Task directions. Reproduce the material below with every instance of "Surakarta" changed to "Solo" and all other text left unchanged. Leave the pictures out of your answer.

Page-level text extractions
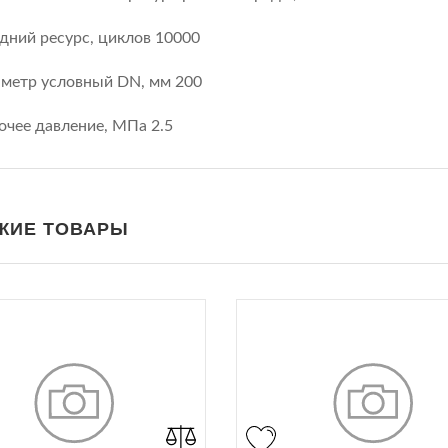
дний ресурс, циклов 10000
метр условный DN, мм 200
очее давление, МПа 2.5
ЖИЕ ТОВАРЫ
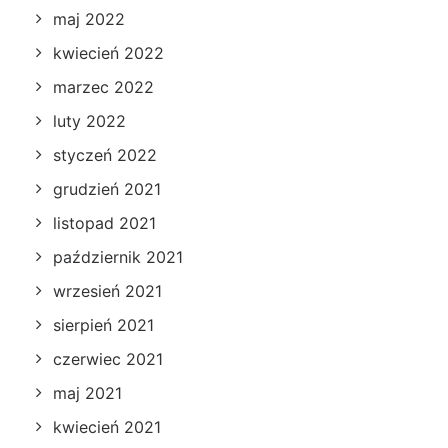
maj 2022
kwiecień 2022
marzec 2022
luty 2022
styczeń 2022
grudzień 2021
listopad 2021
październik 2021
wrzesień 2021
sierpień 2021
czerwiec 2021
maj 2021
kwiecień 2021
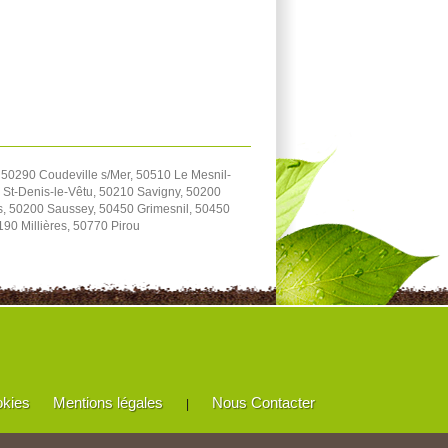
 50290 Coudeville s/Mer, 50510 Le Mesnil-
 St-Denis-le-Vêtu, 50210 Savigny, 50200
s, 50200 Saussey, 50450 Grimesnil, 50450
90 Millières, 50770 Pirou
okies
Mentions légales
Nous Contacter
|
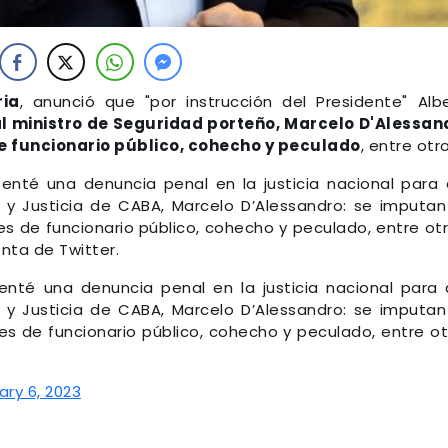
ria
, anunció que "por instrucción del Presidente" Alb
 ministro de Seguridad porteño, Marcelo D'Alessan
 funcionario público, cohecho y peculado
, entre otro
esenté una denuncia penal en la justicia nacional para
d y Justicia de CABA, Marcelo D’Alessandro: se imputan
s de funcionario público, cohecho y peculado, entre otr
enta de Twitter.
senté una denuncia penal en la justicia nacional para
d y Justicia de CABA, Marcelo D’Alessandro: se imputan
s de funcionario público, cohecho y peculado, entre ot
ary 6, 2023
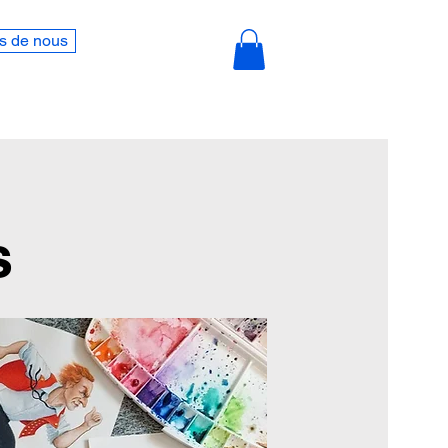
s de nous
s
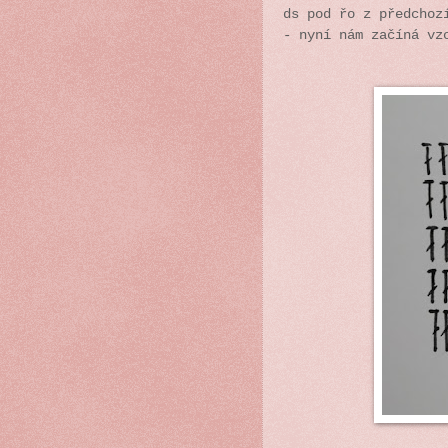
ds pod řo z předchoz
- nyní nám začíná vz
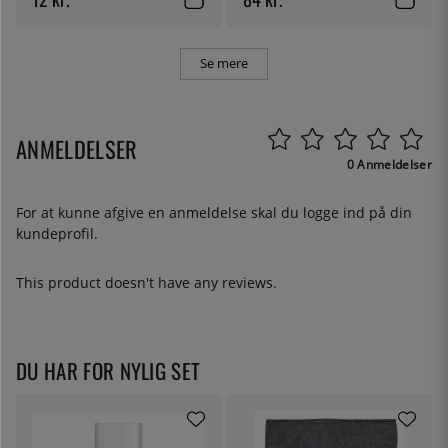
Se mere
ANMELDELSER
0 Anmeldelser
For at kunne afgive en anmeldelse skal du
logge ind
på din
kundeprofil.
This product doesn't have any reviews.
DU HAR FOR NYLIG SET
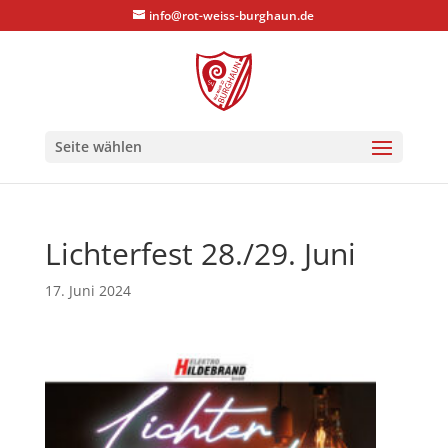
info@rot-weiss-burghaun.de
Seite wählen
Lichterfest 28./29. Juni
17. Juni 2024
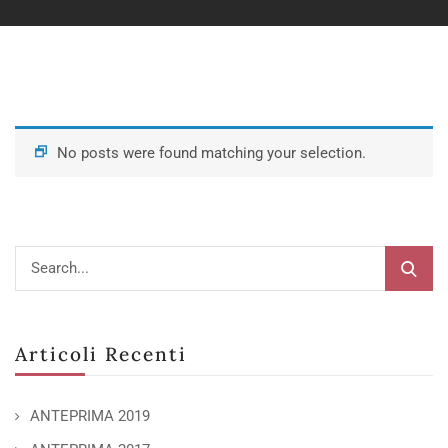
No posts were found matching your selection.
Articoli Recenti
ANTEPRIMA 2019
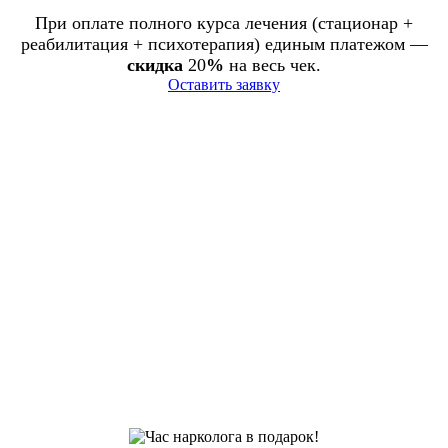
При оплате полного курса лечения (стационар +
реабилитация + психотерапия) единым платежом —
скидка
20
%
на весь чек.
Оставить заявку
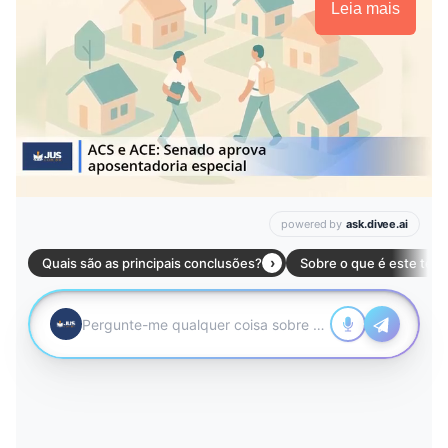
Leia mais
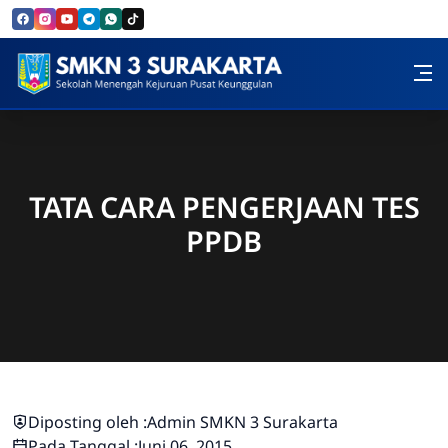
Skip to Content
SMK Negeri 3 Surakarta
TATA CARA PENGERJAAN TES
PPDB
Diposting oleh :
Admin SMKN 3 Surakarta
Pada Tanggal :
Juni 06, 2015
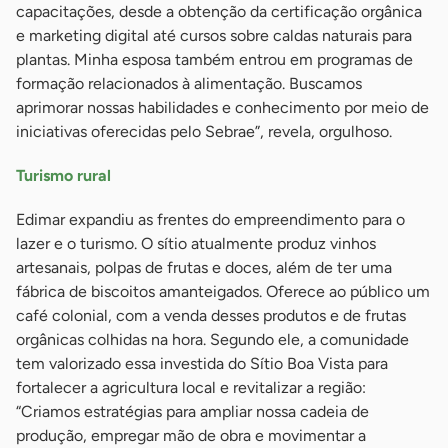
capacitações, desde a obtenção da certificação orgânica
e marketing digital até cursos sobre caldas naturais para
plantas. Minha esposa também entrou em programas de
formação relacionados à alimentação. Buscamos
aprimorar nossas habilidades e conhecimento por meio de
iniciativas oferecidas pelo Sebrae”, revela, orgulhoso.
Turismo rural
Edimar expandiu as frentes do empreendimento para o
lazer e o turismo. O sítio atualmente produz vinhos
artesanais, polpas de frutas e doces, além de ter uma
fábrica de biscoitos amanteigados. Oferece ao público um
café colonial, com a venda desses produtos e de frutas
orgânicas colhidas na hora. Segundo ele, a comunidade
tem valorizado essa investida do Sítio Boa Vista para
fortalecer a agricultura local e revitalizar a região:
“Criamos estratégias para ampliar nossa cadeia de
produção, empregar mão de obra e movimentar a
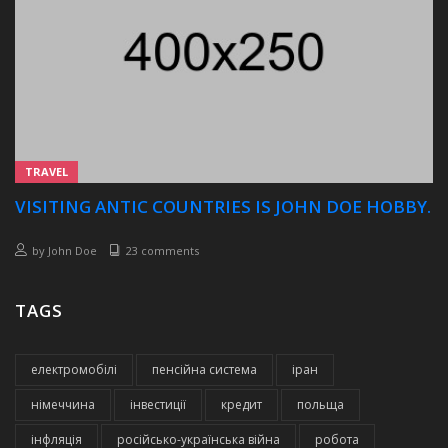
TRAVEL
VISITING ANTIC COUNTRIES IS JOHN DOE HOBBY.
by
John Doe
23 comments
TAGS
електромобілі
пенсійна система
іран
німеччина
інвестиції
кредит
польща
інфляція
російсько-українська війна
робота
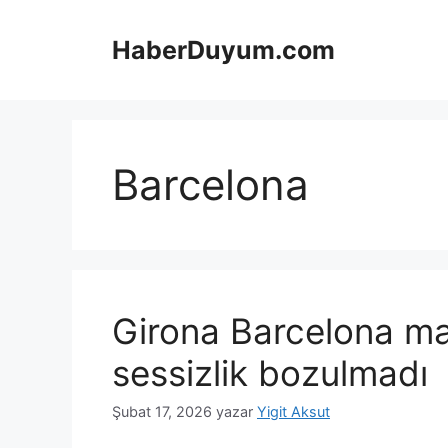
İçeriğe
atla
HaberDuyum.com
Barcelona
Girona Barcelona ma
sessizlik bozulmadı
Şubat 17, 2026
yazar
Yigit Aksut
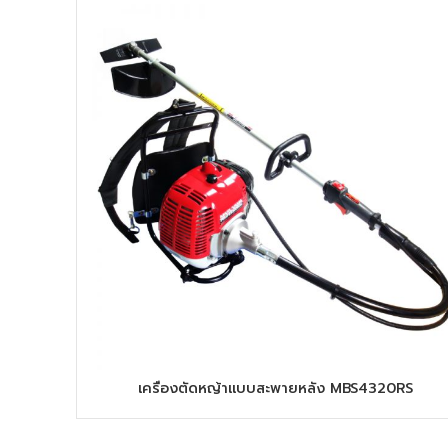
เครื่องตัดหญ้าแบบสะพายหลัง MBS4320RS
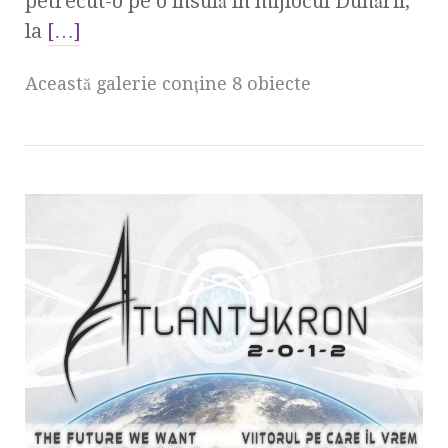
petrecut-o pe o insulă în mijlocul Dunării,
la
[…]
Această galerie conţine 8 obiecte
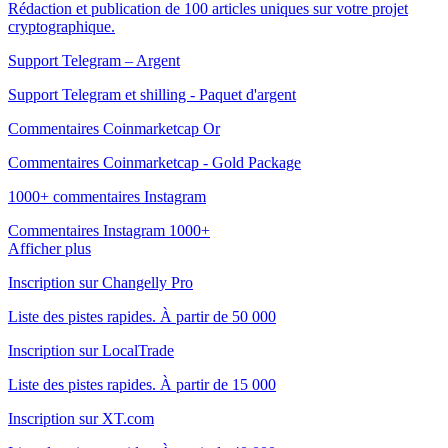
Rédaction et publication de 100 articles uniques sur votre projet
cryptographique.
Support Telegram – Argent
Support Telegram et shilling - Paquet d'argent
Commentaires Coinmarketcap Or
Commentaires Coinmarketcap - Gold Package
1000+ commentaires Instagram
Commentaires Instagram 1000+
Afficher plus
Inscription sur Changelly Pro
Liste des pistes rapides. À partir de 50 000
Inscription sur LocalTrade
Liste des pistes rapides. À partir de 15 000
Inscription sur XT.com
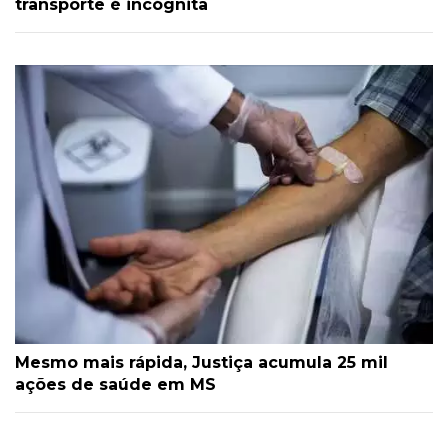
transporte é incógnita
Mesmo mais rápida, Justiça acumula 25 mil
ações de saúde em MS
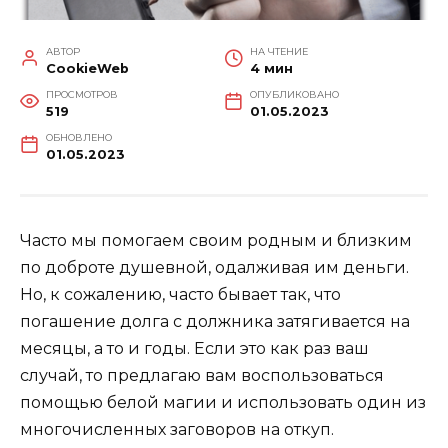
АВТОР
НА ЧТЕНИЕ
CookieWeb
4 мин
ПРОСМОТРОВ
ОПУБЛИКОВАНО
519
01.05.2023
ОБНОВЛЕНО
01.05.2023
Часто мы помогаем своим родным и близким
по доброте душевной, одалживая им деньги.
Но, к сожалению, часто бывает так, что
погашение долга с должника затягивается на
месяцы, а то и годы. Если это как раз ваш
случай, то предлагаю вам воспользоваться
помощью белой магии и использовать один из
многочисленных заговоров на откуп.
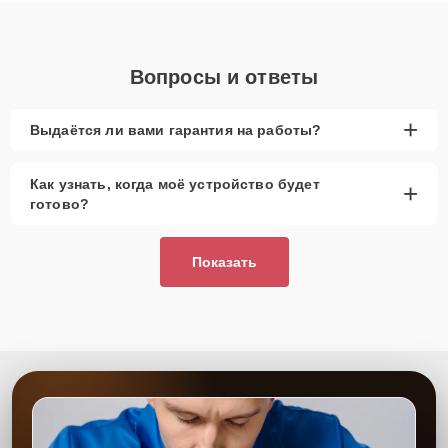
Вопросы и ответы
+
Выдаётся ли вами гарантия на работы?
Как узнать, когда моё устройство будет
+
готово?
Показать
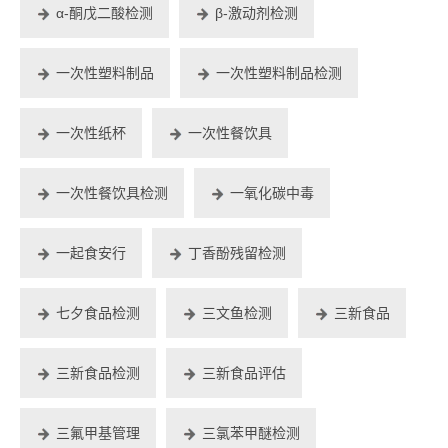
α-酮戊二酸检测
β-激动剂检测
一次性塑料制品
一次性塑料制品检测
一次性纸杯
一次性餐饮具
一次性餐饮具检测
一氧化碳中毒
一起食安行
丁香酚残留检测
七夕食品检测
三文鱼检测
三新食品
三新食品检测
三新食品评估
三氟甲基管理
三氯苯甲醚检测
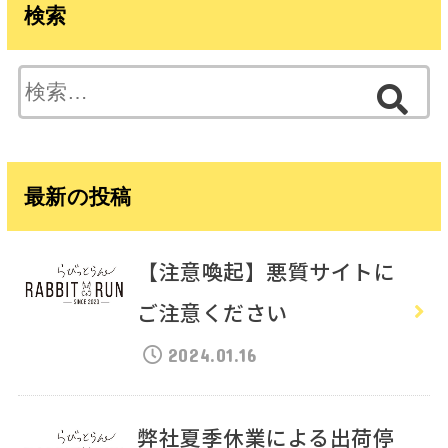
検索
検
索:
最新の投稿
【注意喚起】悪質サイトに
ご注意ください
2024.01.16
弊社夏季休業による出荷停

Result for this task.
дний ресурс, циклов 10000
метр условный DN, мм 200
очее давление, МПа 2.5
ЖИЕ ТОВАРЫ
maj 2022
kwiecień 2022
marzec 2022
luty 2022
styczeń 2022
grudzień 2021
listopad 2021
październik 2021
wrzesień 2021
sierpień 2021
czerwiec 2021
maj 2021
kwiecień 2021
 50290 Coudeville s/Mer, 50510 Le Mesnil-
 St-Denis-le-Vêtu, 50210 Savigny, 50200
s, 50200 Saussey, 50450 Grimesnil, 50450
90 Millières, 50770 Pirou
okies
Mentions légales
Nous Contacter
|
ria
, anunció que "por instrucción del Presidente" Alb
 ministro de Seguridad porteño, Marcelo D'Alessan
 funcionario público, cohecho y peculado
, entre otro
esenté una denuncia penal en la justicia nacional para
d y Justicia de CABA, Marcelo D’Alessandro: se imputan
s de funcionario público, cohecho y peculado, entre otr
enta de Twitter.
senté una denuncia penal en la justicia nacional para
d y Justicia de CABA, Marcelo D’Alessandro: se imputan
s de funcionario público, cohecho y peculado, entre ot
ary 6, 2023
s de nous
s
ds pod řo z předchoz
- nyní nám začíná vz
Se mere
ANMELDELSER
0 Anmeldelser
For at kunne afgive en anmeldelse skal du
logge ind
på din
kundeprofil.
This product doesn't have any reviews.
DU HAR FOR NYLIG SET
info@rot-weiss-burghaun.de
Seite wählen
Lichterfest 28./29. Juni
17. Juni 2024
No posts were found matching your selection.
Articoli Recenti
ANTEPRIMA 2019
При оплате полного курса лечения (стационар +
реабилитация + психотерапия) единым платежом —
скидка
20
%
на весь чек.
Оставить заявку
Leia mais
Skip to Content
SMK Negeri 3 Solo
TATA CARA PENGERJAAN TES
PPDB
Diposting oleh :
Admin SMKN 3 Solo
Pada Tanggal :
Juni 06, 2015
capacitações, desde a obtenção da certificação orgânica
e marketing digital até cursos sobre caldas naturais para
plantas. Minha esposa também entrou em programas de
formação relacionados à alimentação. Buscamos
aprimorar nossas habilidades e conhecimento por meio de
iniciativas oferecidas pelo Sebrae”, revela, orgulhoso.
Turismo rural
Edimar expandiu as frentes do empreendimento para o
lazer e o turismo. O sítio atualmente produz vinhos
artesanais, polpas de frutas e doces, além de ter uma
fábrica de biscoitos amanteigados. Oferece ao público um
café colonial, com a venda desses produtos e de frutas
orgânicas colhidas na hora. Segundo ele, a comunidade
tem valorizado essa investida do Sítio Boa Vista para
fortalecer a agricultura local e revitalizar a região:
“Criamos estratégias para ampliar nossa cadeia de
produção, empregar mão de obra e movimentar a
TRAVEL
VISITING ANTIC COUNTRIES IS JOHN DOE HOBBY.
by
John Doe
23 comments
TAGS
електромобілі
пенсійна система
іран
німеччина
інвестиції
кредит
польща
інфляція
російсько-українська війна
робота
İçeriğe
atla
HaberDuyum.com
Barcelona
Girona Barcelona ma
sessizlik bozulmadı
Şubat 17, 2026
yazar
Yigit Aksut
เครื่องตัดหญ้าแบบสะพายหลัง MBS4320RS
petrecut-o pe o insulă în mijlocul Dunării,
la
[…]
Această galerie conţine 8 obiecte
Rédaction et publication de 100 articles uniques sur votre projet
cryptographique.
Support Telegram – Argent
Support Telegram et shilling - Paquet d'argent
Commentaires Coinmarketcap Or
Commentaires Coinmarketcap - Gold Package
1000+ commentaires Instagram
Commentaires Instagram 1000+
Afficher plus
Inscription sur Changelly Pro
Liste des pistes rapides. À partir de 50 000
Inscription sur LocalTrade
Liste des pistes rapides. À partir de 15 000
Inscription sur XT.com
transporte é incógnita
Mesmo mais rápida, Justiça acumula 25 mil
ações de saúde em MS
АВТОР
НА ЧТЕНИЕ
CookieWeb
4 мин
ПРОСМОТРОВ
ОПУБЛИКОВАНО
519
01.05.2023
ОБНОВЛЕНО
01.05.2023
Часто мы помогаем своим родным и близким
по доброте душевной, одалживая им деньги.
Но, к сожалению, часто бывает так, что
погашение долга с должника затягивается на
месяцы, а то и годы. Если это как раз ваш
случай, то предлагаю вам воспользоваться
помощью белой магии и использовать один из
многочисленных заговоров на откуп.
Вопросы и ответы
+
Выдаётся ли вами гарантия на работы?
Как узнать, когда моё устройство будет
+
готово?
Показать
α-酮戊二酸检测
β-激动剂检测
一次性塑料制品
一次性塑料制品检测
一次性纸杯
一次性餐饮具
一次性餐饮具检测
一氧化碳中毒
一起食安行
丁香酚残留检测
七夕食品检测
三文鱼检测
三新食品
三新食品检测
三新食品评估
三氟甲基管理
三氯苯甲醚检测
検索
検
索:
最新の投稿
【注意喚起】悪質サイトに
ご注意ください
2024.01.16
弊社夏季休業による出荷停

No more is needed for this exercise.